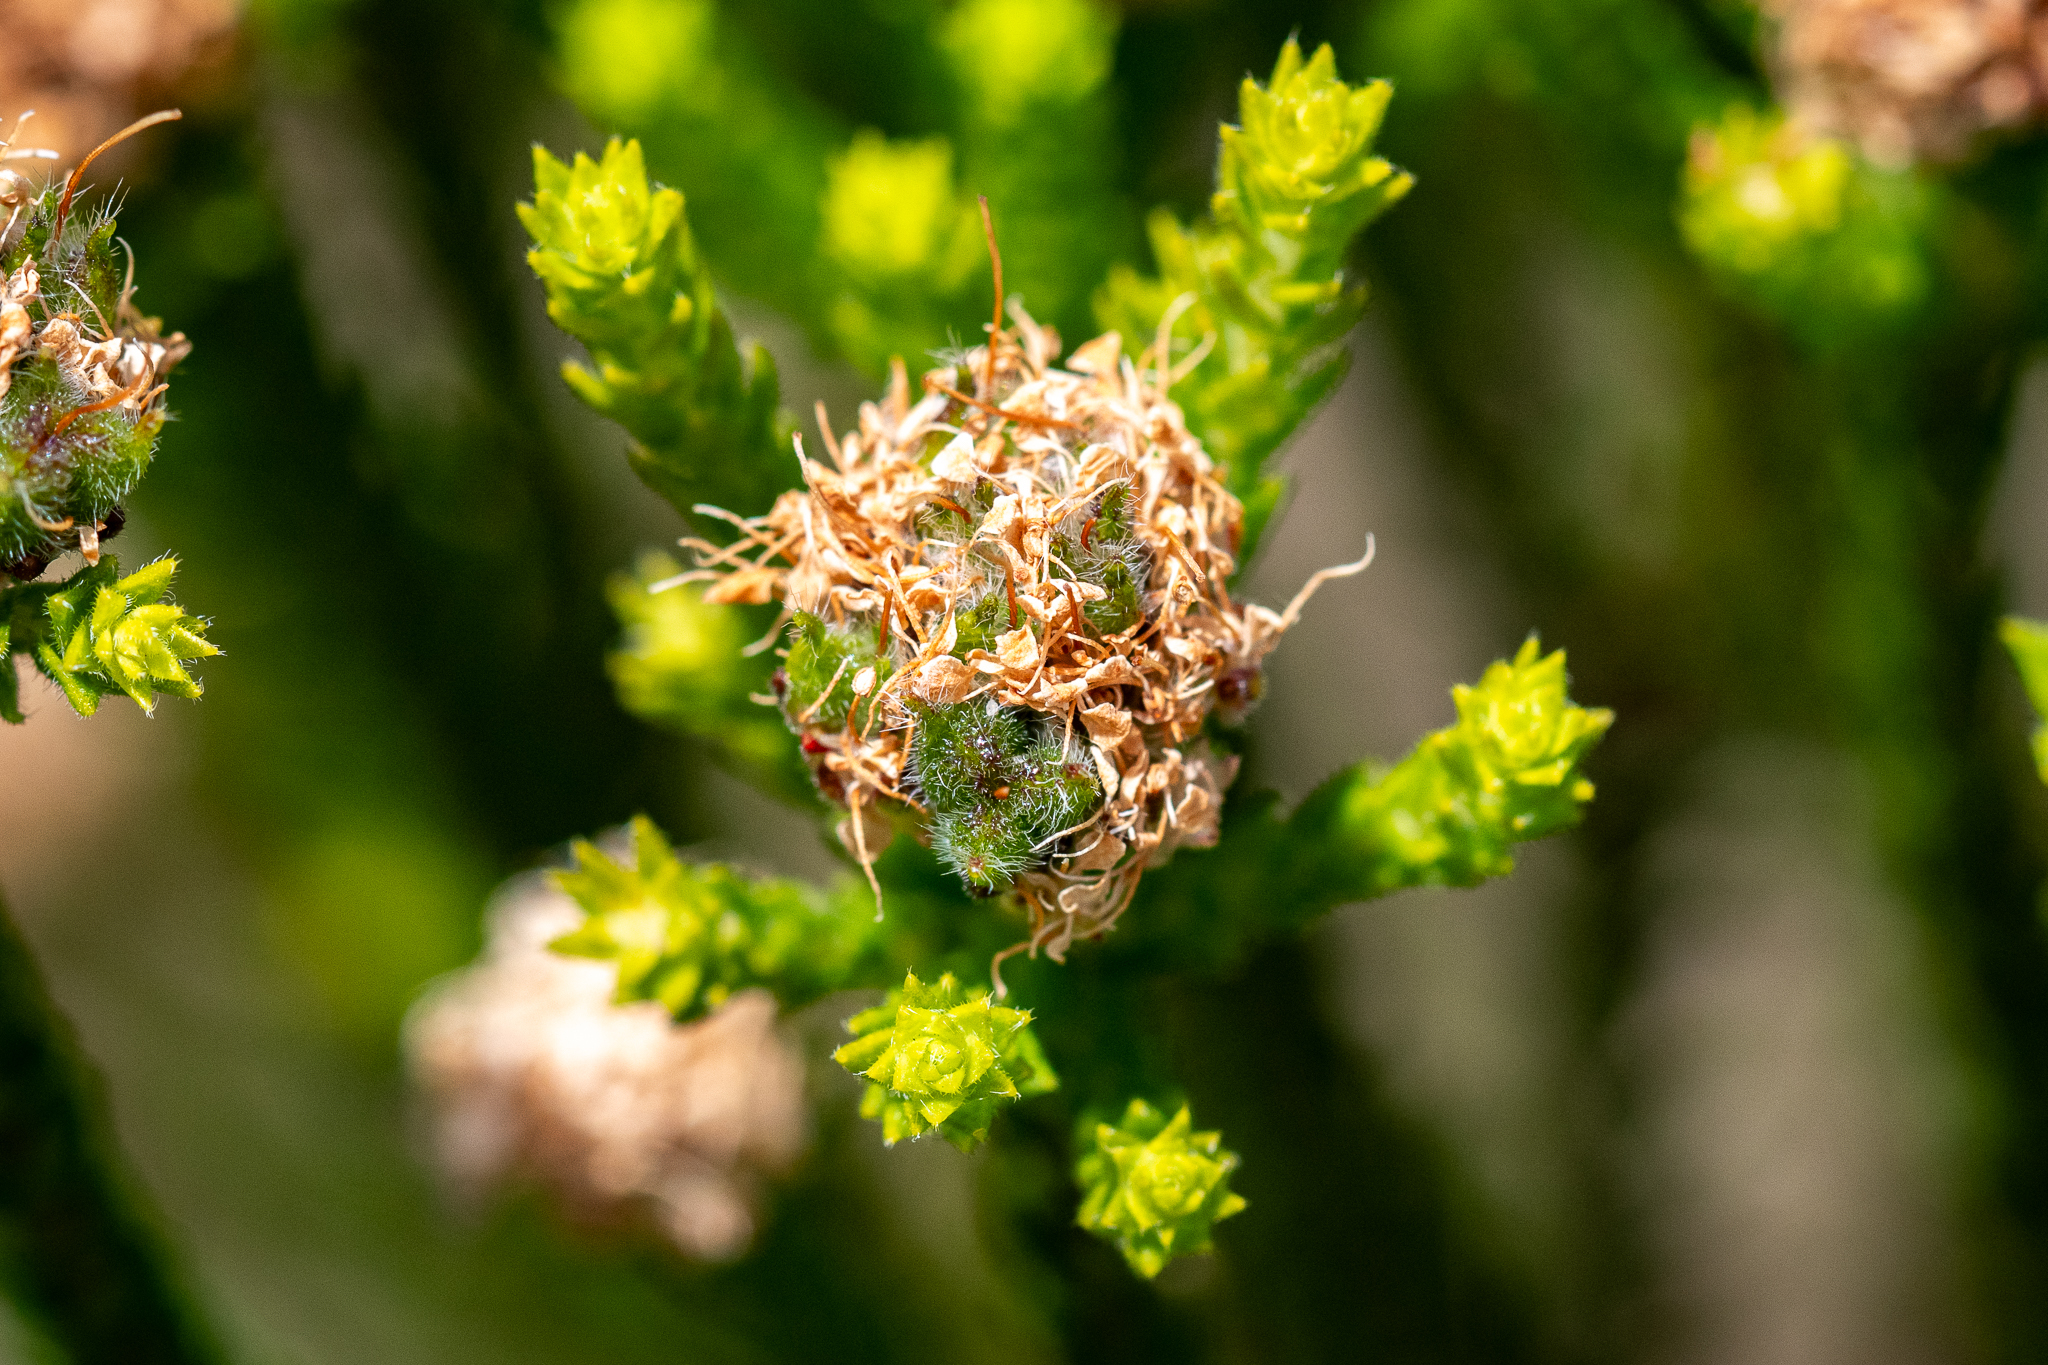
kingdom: Plantae
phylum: Tracheophyta
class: Magnoliopsida
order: Sapindales
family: Rutaceae
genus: Agathosma
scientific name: Agathosma imbricata
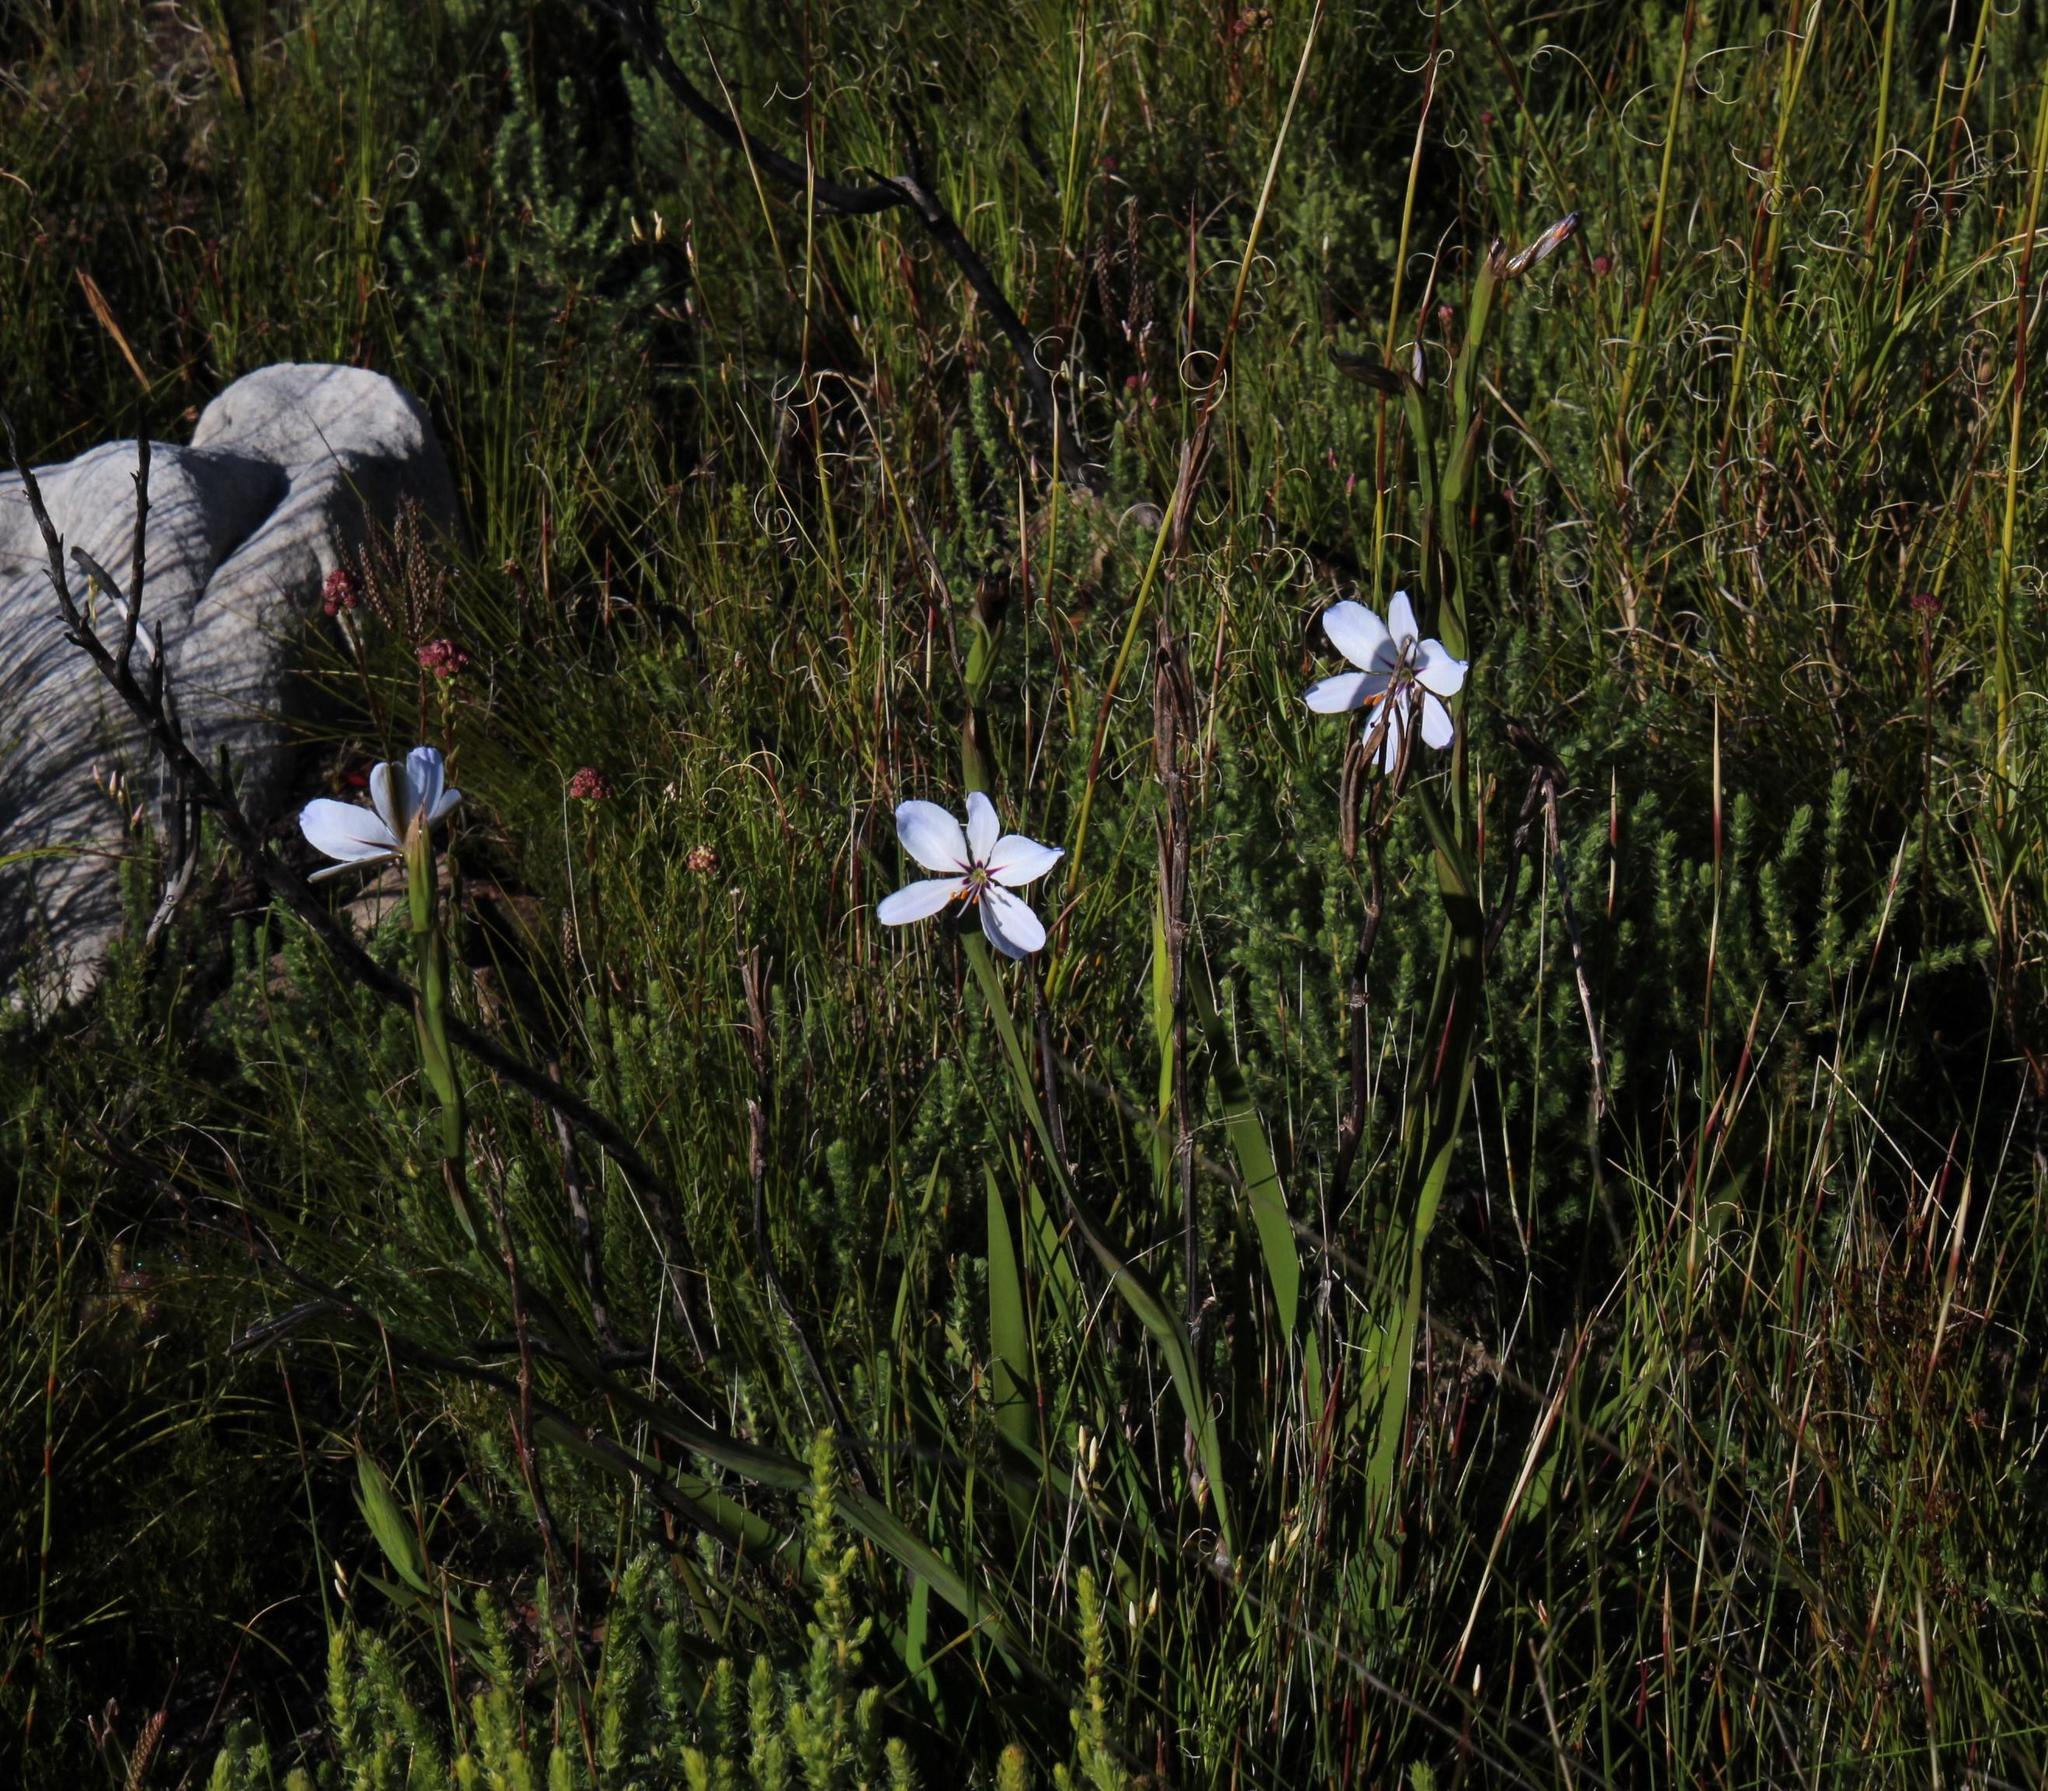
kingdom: Plantae
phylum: Tracheophyta
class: Liliopsida
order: Asparagales
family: Iridaceae
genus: Aristea
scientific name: Aristea spiralis
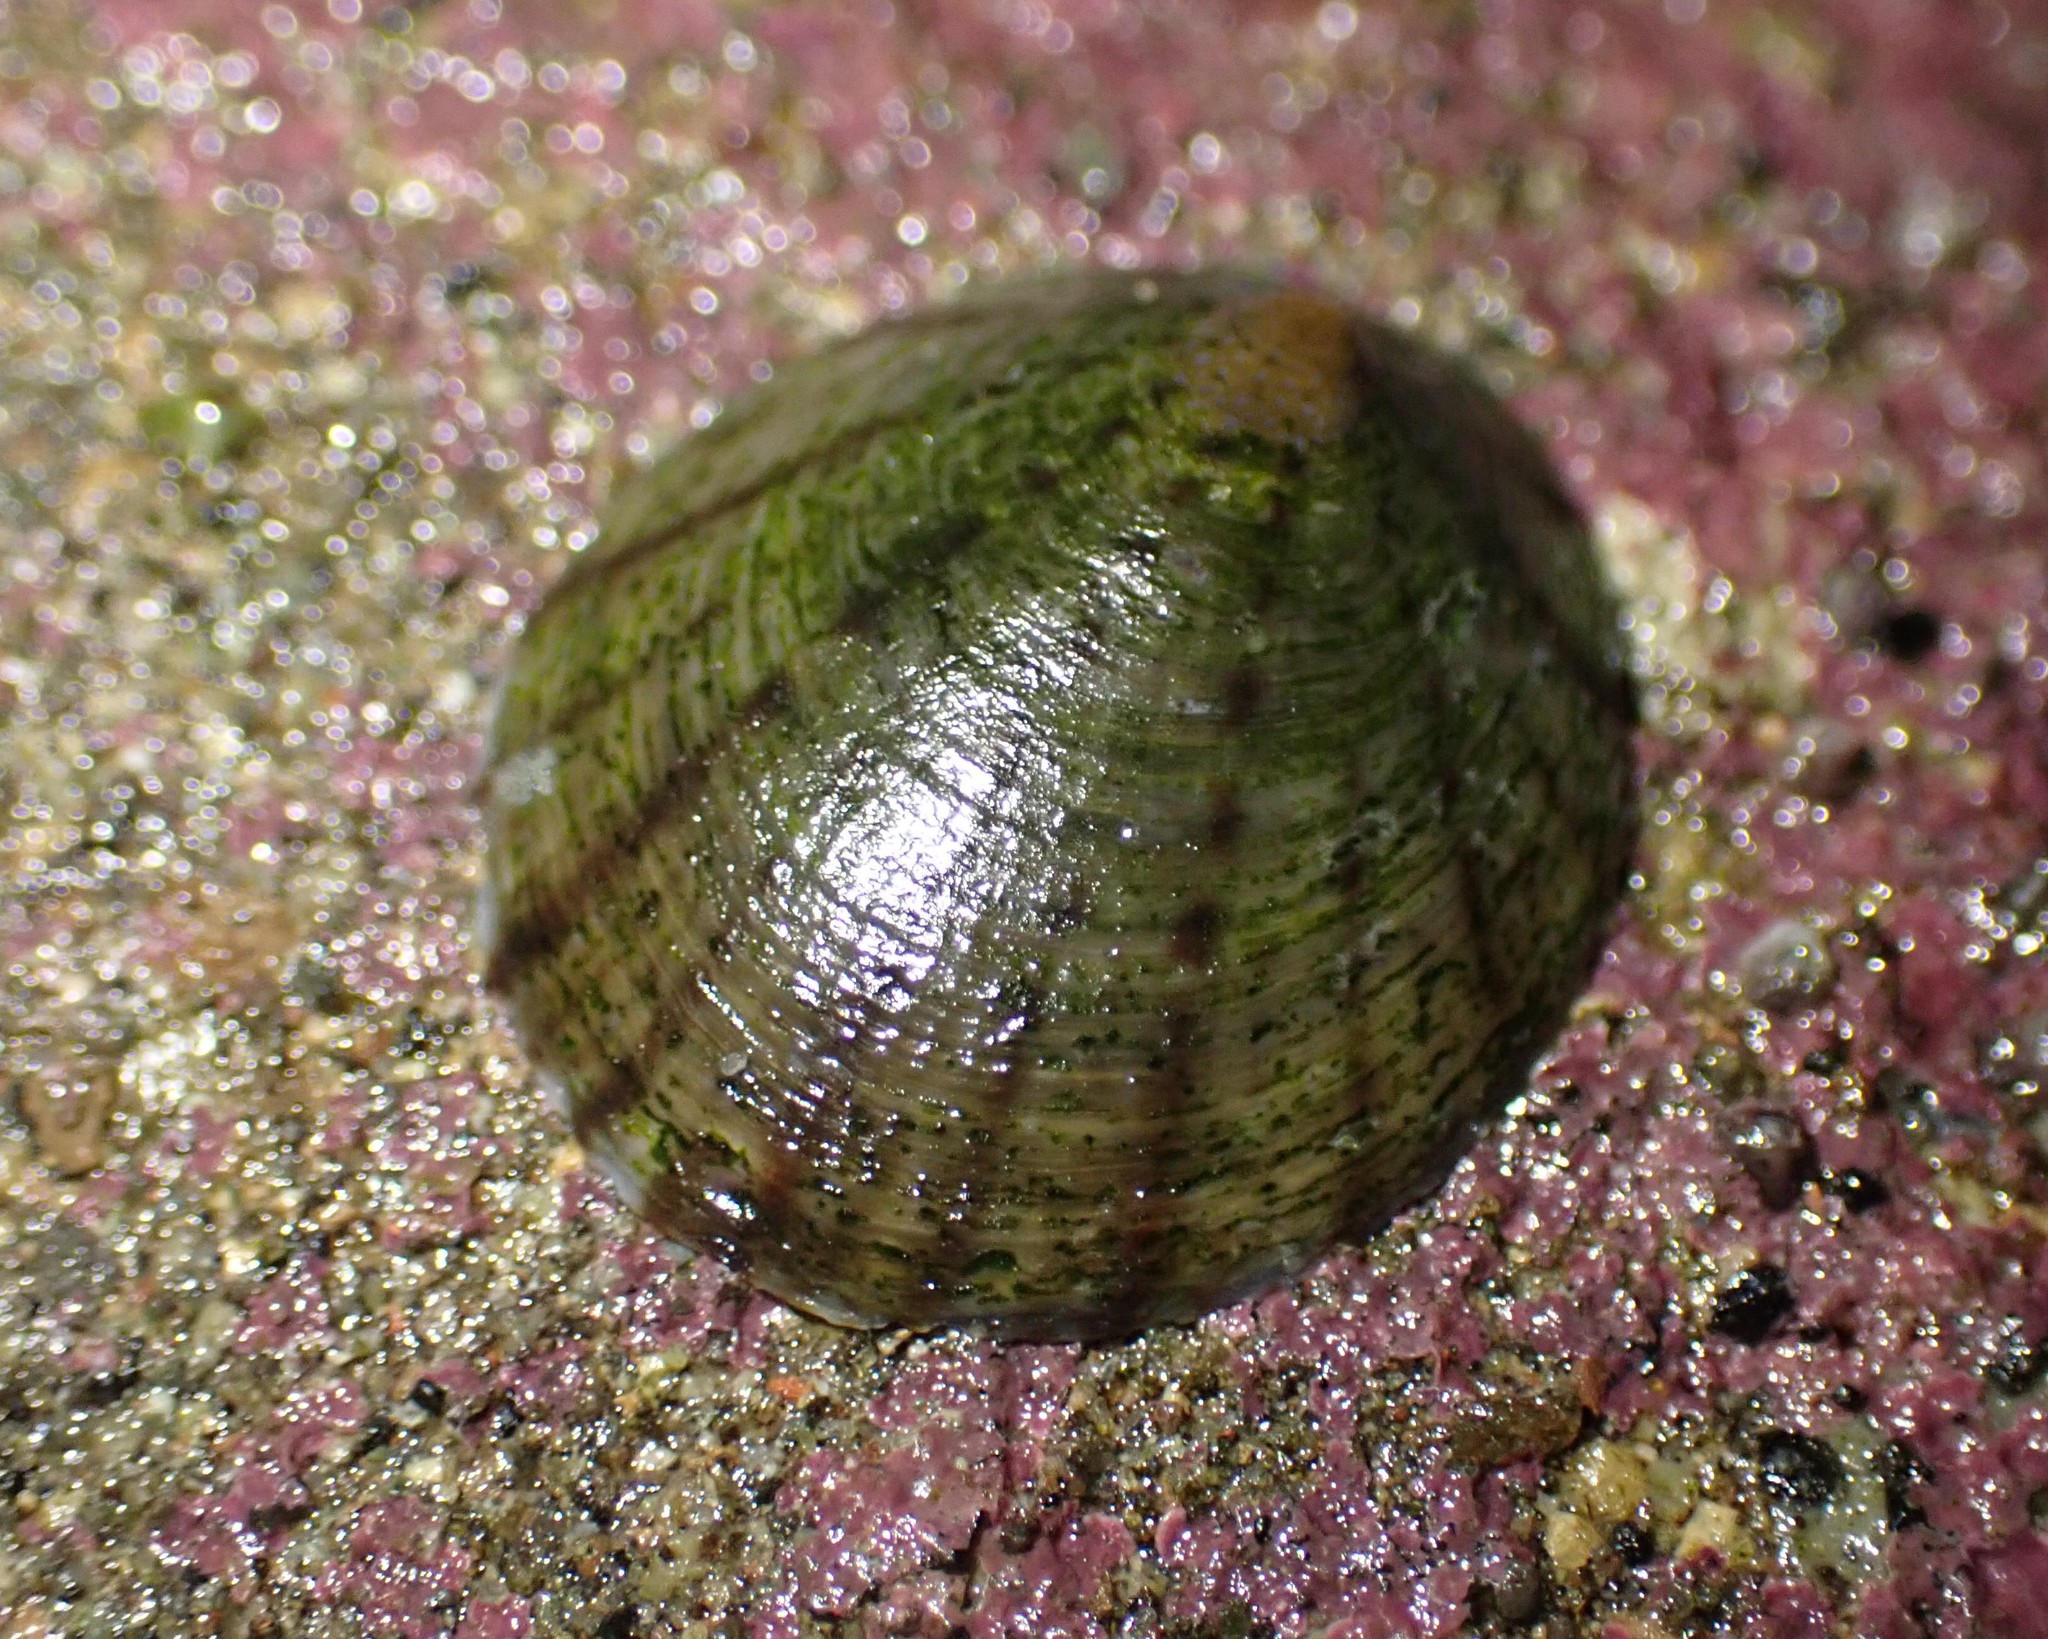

+---+

**Prompt**
Print every line of the records above without changing a word, and leave the pictures out.

**Exercise result**
kingdom: Plantae
phylum: Tracheophyta
class: Magnoliopsida
order: Sapindales
family: Rutaceae
genus: Agathosma
scientific name: Agathosma imbricata
kingdom: Plantae
phylum: Tracheophyta
class: Liliopsida
order: Asparagales
family: Iridaceae
genus: Aristea
scientific name: Aristea spiralis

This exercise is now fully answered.